Kronik uyku yetersizliği ve ultra işlenmiş gıdaların yüksek tüketimi, bilişsel gerilemeyi hızlandıran en büyük risk faktörleri olarak dikkat çekti.
Modern yaşamın sıradan bir parçası gibi görünen ancak beynin erken yaşlanmasına yol açan iki kilit alışkanlık, uluslararası bilim camiasının odağına oturdu. Yapılan geniş çaplı araştırmalar ve yabancı uzman görüşleri, özellikle kronik uyku yetersizliği ve yüksek oranda ultra işlenmiş gıda tüketiminin bilişsel fonksiyonlarda belirgin bir düşüşe neden olduğunu gösterdi.

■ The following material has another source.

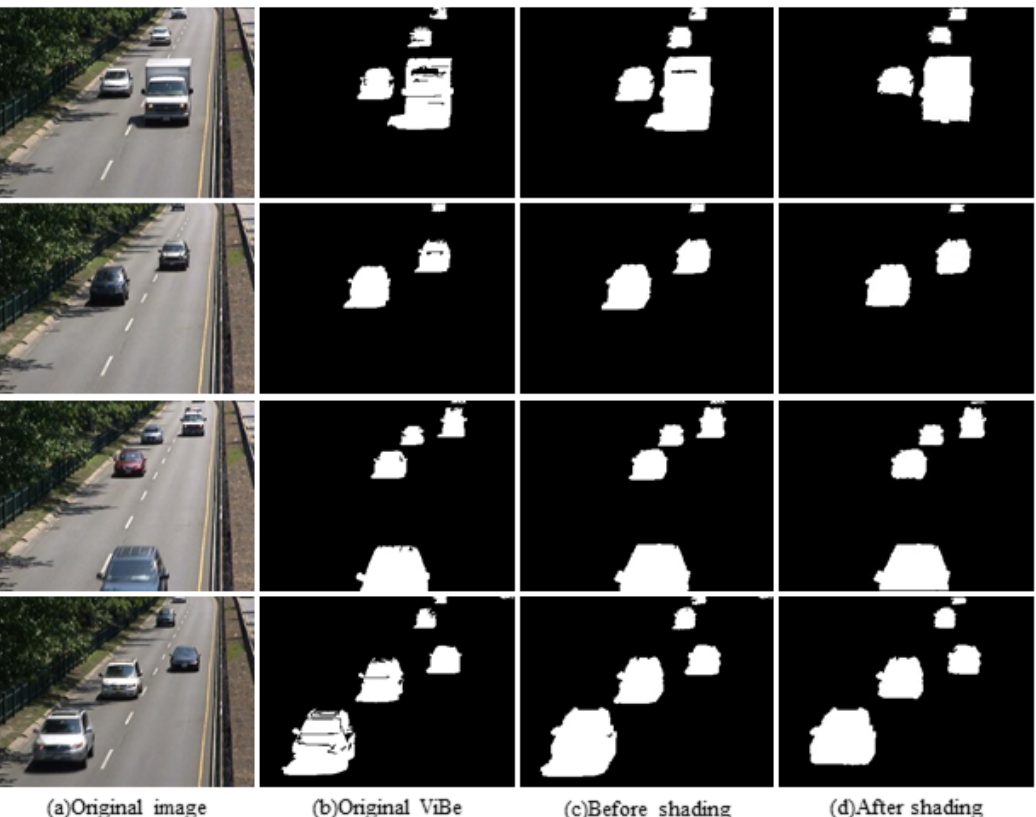
Figure 9. Partial comparison chart of CDnet dataset.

BİLİMSEL VERİLER UYKU BORCUNA İŞARET ETTİ
Araştırmacılar, düzenli ve kaliteli uykunun sadece fiziksel dinlenme değil, beynin kendini toksinlerden arındırma süreci için de hayati öneme sahip olduğunu ifade etti. Adelaide Uyku Sağlığı Enstitüsü'nden araştırma görevlisi Bastien Lechat, uykunun hem fiziksel hem de zihinsel sağlık için "temel" olduğunu vurguladı. Lechat, yüksek sıcaklıkların dahi uyku kalitesini düşürerek biliş, ruh hali ve bağışıklık fonksiyonları üzerindeki kümülatif etkisine dikkat çekti.

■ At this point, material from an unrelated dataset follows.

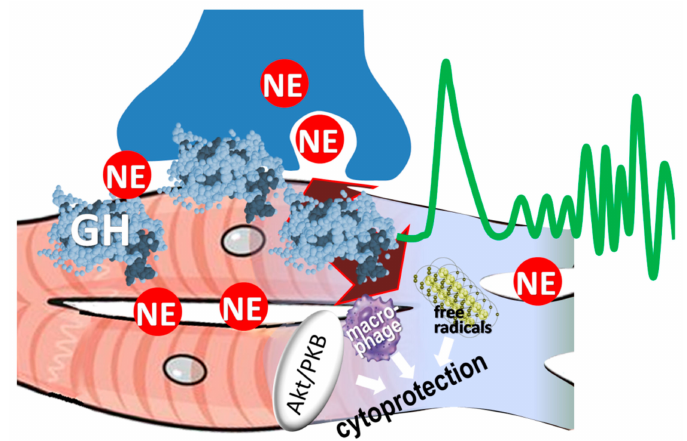
Figure 3. Proposed mechanisms of antiarrhythmic e ff ects of GH. Two mechanisms may explain the antiarrhythmic e ff ects of growth hormone, namely cytoprotection and reduced norepinephrine (NE) interstitial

Nörobilimciler tarafından yayımlanan tıbbi dergilerdeki araştırmalar, düzenli olarak altı saatten az uyuyan bireylerin daha yavaş tepki süreleri, zayıf konsantrasyon ve azalmış problem çözme yeteneği sergilediklerini kaydetti.

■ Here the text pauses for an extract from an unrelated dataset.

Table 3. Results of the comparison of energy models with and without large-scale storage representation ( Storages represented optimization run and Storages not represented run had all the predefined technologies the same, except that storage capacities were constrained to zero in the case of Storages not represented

Uzmanlar, kronik uyku yoksunluğunun ilerleyen yaşlarda Alzheimer hastalığı riskini dahi artırabileceğini dile getirdi. Cleveland Clinic'ten doktorlar, yetersiz uykunun karar verme, öğrenme ve hafıza güçlüğüne yol açtığını; hatta sinirlilik gibi kişilik değişikliklerine neden olabileceğini bildirdi.
ULTRA İŞLENMİŞ GIDALAR BEYNİ TÜKETTİ
Beynin erken yaşlanmasındaki ikinci büyük tehdit ise batı diyetlerinin vazgeçilmezi haline gelen ultra işlenmiş gıdalar (UPF) oldu. Brezilya São Paulo Üniversitesi Tıp Fakültesi'nde Geriatri Bölümü'nden Yardımcı Profesör Claudia Suemoto, on yılı aşkın bir süre boyunca 10 binden fazla kişinin katılımıyla gerçekleştirilen Brezilya Yetişkin Sağlığı Boylamsal Çalışması'nın (ELSA-Brasil) sonuçlarını aktardı.
Prof. Dr. Suemoto, günlük kalorinin yüzde 20'sinden fazlasını ultra işlenmiş gıdalardan alan katılımcıların, bu gıdalardan daha az tüketenlere kıyasla küresel bilişsel fonksiyonda yüzde 28, yönetici fonksiyonda ise yüzde 25 daha hızlı bir gerileme yaşadıklarını belirtti.
Uzmanlar, sosis, şekerli içecekler ve hazır yiyecekler gibi yüksek oranda işlenmiş bu gıdaların genellikle yüksek şeker, tuz ve yağ içerdiğini, bunların da vücutta ve beyinde sistemik iltihaplanmayı tetiklediğini ifade etti. Helsinki Üniversitesi'nden doktora araştırmacısı Arsene Kanyamibwa ise ultra işlenmiş gıdaların yüksek tüketimi ile hipotalamus ve amigdala gibi yeme davranışını düzenleyen beyin bölgelerindeki yapısal değişiklikler arasında bir bağlantı gözlemlediklerini, bunun da aşırı yeme döngüsüne yol açabileceğini ifade etti. Dr. Kanyamibwa, bu etkinin sadece obezite veya iltihaplanma ile açıklanamayacağını, gıdaların içindeki emülgatörler ve diğer katkı maddelerinin de rol oynadığını dile getirdi.
Uzmanlar, beynin yaşlanma sürecini yavaşlatmak için bireylerin bu iki "zararsız gibi görünen" alışkanlıktan acilen uzaklaşması gerektiğini güçlü bir şekilde ifade etti.